# Phoenix Poultry, Boston, Lincs - May 2011



## rectory-rat (May 8, 2011)

A few days back I visited the old Phoenix Poultry site in Boston. It was a totally impulse explore, so the pics arent great as I only had my (pretty bad!) camera phone with me. I even had to make a visit to a conveniently close B&Q to get an asbestos mask, as the asbestos roofs were collapsed quite badly in places 

I have found no history on the site, other than the name. Looking round the site you'd think it had closed a while back, however the company still have advets at that address on the Cyclex business finder website. The sheds are being slowly cleared, the first ones are totally empty now but further back they still have all the cages and fittings. There were about 6-8 sheds in total.

Thanks for looking, on with the pics 






The house seemed more derelict than the sheds, so had probably been left much longer





The fireplace was the only notable feature in the house, it was totally stripped otherwise. A trip upstairs was a no go as most of the first floor was collapsed





The no entry sign that caught my attention in the first place





One of the first sheds, totally stripped















One shed in the middle of being stripped





Not sure why this was here 





Loads of copper pipes, surprisingly unstolen as yet





The old plastic lettering that would presumably have made the name sign, but to me look suspiciously like the old Double Diamond beer font!!





The last shed still totally full of hundreds of tiny cages. Spending just a few minutes in the near darkness in here and I have only eaten free range since!





A grain silo. THe building you can just see to the left looked very interesting, with just about enough room to roll under the shutter doors, but I'd just been noticed by a neighbour and my phone had little momory, so I decided to leave that for another day

Thanks for looking
- RR


----------

- **Data block**:
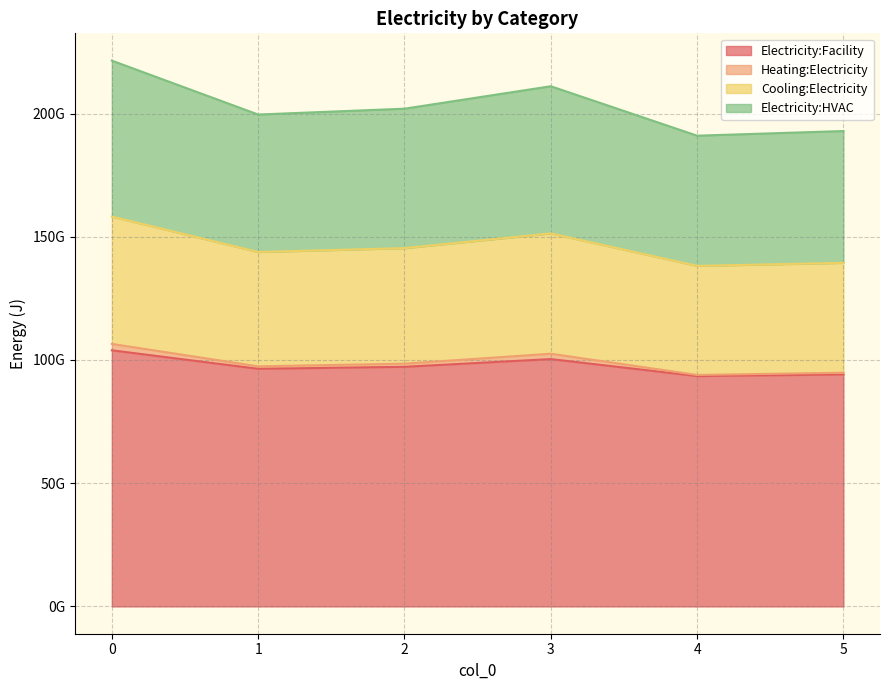

Which series has the widest spread of values?

Electricity:HVAC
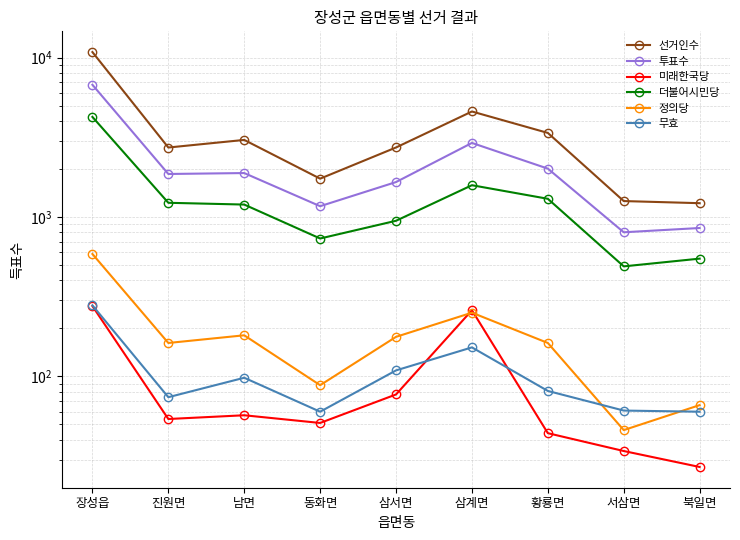

Which series has the largest range (max minus min)?

선거인수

- **Task goal**: Reproduce the stretch of the Phoenix Poultry post from "Loads of copper" through "free range since!", swapping "copper pipes" for "steel pipes". The data has no connection to the Phoenix Poultry post.

- **Task answer**:
Loads of steel pipes, surprisingly unstolen as yet





The old plastic lettering that would presumably have made the name sign, but to me look suspiciously like the old Double Diamond beer font!!





The last shed still totally full of hundreds of tiny cages. Spending just a few minutes in the near darkness in here and I have only eaten free range since!